Dogs taken from Huntingdon research facility MBR Acres in anti-vivisection protest
Five dogs were taken from an animal research facility during the second break-in by anti-vivisection protesters in two days.
Eleven people - eight women and three men - were arrested on suspicion of criminal damage, aggravated trespass and assaulting an emergency worker following a demonstration at MBR Acres in Cambridgeshire in the early hours of Sunday.
Police have now confirmed a second break-in took place at 3am on Monday, when a further 12 people were arrested on suspicion of burglary.
A spokesman said three dogs were thought to have been stolen however at a High Court hearing a barrister representing MCR Acres told a judge it was five.
The site, in Wyton, near Huntingdon, hit the headlines in November last year when singer and former Pop Idol Will Young took part in a demonstration outside the facility which breeds Beagles for scientific research.
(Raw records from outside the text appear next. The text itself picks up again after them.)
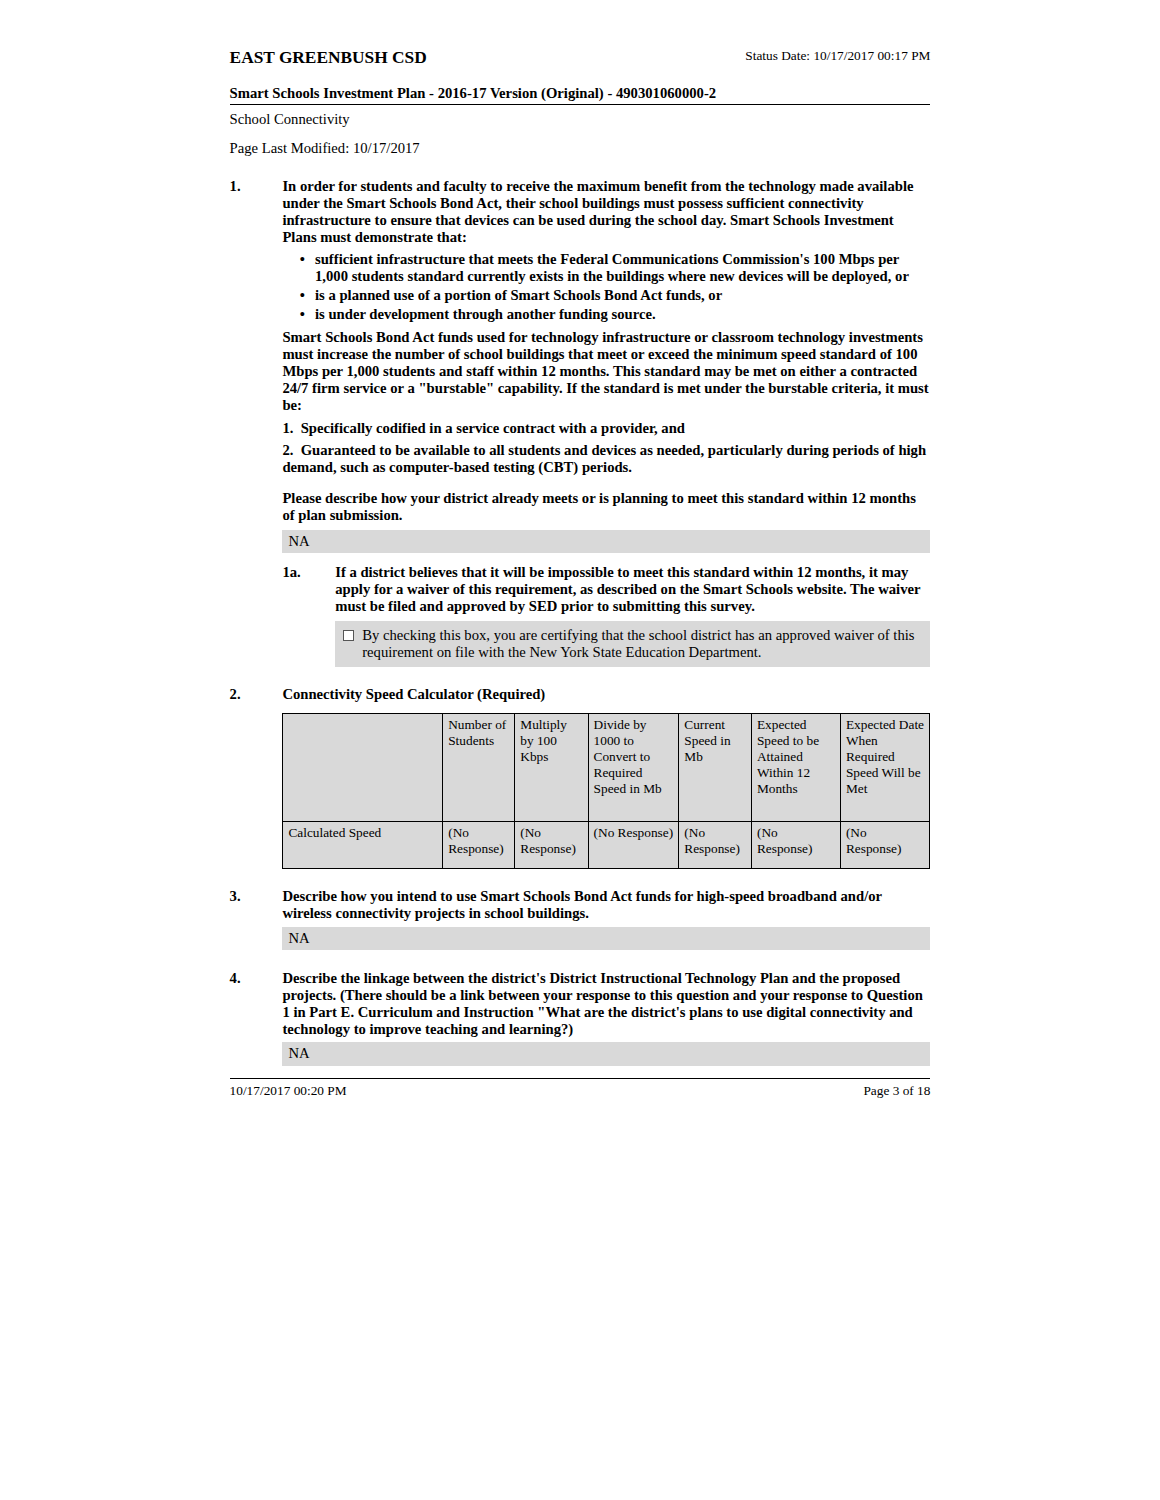EAST GREENBUSH CSD
Status Date: 10/17/2017 00:17 PM
Smart Schools Investment Plan - 2016-17 Version (Original) - 490301060000-2
School Connectivity
Page Last Modified: 10/17/2017
1.
In order for students and faculty to receive the maximum benefit from the technology made available under the Smart Schools Bond Act, their school buildings must possess sufficient connectivity infrastructure to ensure that devices can be used during the school day. Smart Schools Investment Plans must demonstrate that:
sufficient infrastructure that meets the Federal Communications Commission's 100 Mbps per 1,000 students standard currently exists in the buildings where new devices will be deployed, or
is a planned use of a portion of Smart Schools Bond Act funds, or
is under development through another funding source.
Smart Schools Bond Act funds used for technology infrastructure or classroom technology investments must increase the number of school buildings that meet or exceed the minimum speed standard of 100 Mbps per 1,000 students and staff within 12 months. This standard may be met on either a contracted 24/7 firm service or a "burstable" capability. If the standard is met under the burstable criteria, it must be:
1. Specifically codified in a service contract with a provider, and
2. Guaranteed to be available to all students and devices as needed, particularly during periods of high demand, such as computer-based testing (CBT) periods.
Please describe how your district already meets or is planning to meet this standard within 12 months of plan submission.
NA
1a.
If a district believes that it will be impossible to meet this standard within 12 months, it may apply for a waiver of this requirement, as described on the Smart Schools website. The waiver must be filed and approved by SED prior to submitting this survey.
By checking this box, you are certifying that the school district has an approved waiver of this requirement on file with the New York State Education Department.
2.
Connectivity Speed Calculator (Required)
| | Number of Students | Multiply by 100 Kbps | Divide by 1000 to Convert to Required Speed in Mb | Current Speed in Mb | Expected Speed to be Attained Within 12 Months | Expected Date When Required Speed Will be Met |
| --- | --- | --- | --- | --- | --- | --- |
| Calculated Speed | (No Response) | (No Response) | (No Response) | (No Response) | (No Response) | (No Response) |
3.
Describe how you intend to use Smart Schools Bond Act funds for high-speed broadband and/or wireless connectivity projects in school buildings.
NA
4.
Describe the linkage between the district's District Instructional Technology Plan and the proposed projects. (There should be a link between your response to this question and your response to Question 1 in Part E. Curriculum and Instruction "What are the district's plans to use digital connectivity and technology to improve teaching and learning?)
NA
10/17/2017 00:20 PM
Page 3 of 18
Experiments are not carried out at the site, but protesters object to the fact that puppies are reared indoors - though MBR insists that the animals are healthy, content and comfortable.
At Monday's High Court hearing, Caroline Bolton, for MBR Acres, told Mr Justice Nicklin that "urgent investigations" were under way following the break-ins.
Ms Bolton described the incidents as "serious" and said police had attended, telling Mr Justice Nicklin that dogs were "taken off the premises".
All protesters arrested on Sunday have been released on bail. Police said none of them were from Cambridgeshire.
Those arrested on Monday remain in custody at Thorpe Wood police station.
MBR Acres has taken High Court action in the wake of previous anti-vivisection protests at the Wyton site, and a judge has made an injunction preventing protesters entering an exclusion zone.
Mr Justice Nicklin was overseeing the latest stage of that ongoing litigation on Monday - and making decisions on a number of legal issues.
Two earlier protesters are awaiting sentence after Mr Justice Nicklin made contempt of court rulings following an earlier hearing.
MBR Acres had accused Michael Maher and Sammi Laidlaw of entering an exclusion zone at the Wyton site in breach of a court order.
Maher and Laidlaw, who are part of a Camp Beagle protest group, initially denied contempt.
But they told Mr Justice Nicklin at a hearing in April that, having seen evidence, they may have breached an injunction but had not meant to.
Mr Justice Nicklin said in a written ruling published in May that Maher and Laidlaw were both guilty of contempt because they had admitted breaching an injunction by entering an exclusion zone.
Maher, who is in his 40s and lives near Dorchester, Dorset, and Laidlaw, who is in her 30s and lives near Southend, Essex, are among a number of protesters against whom MBR has taken legal action.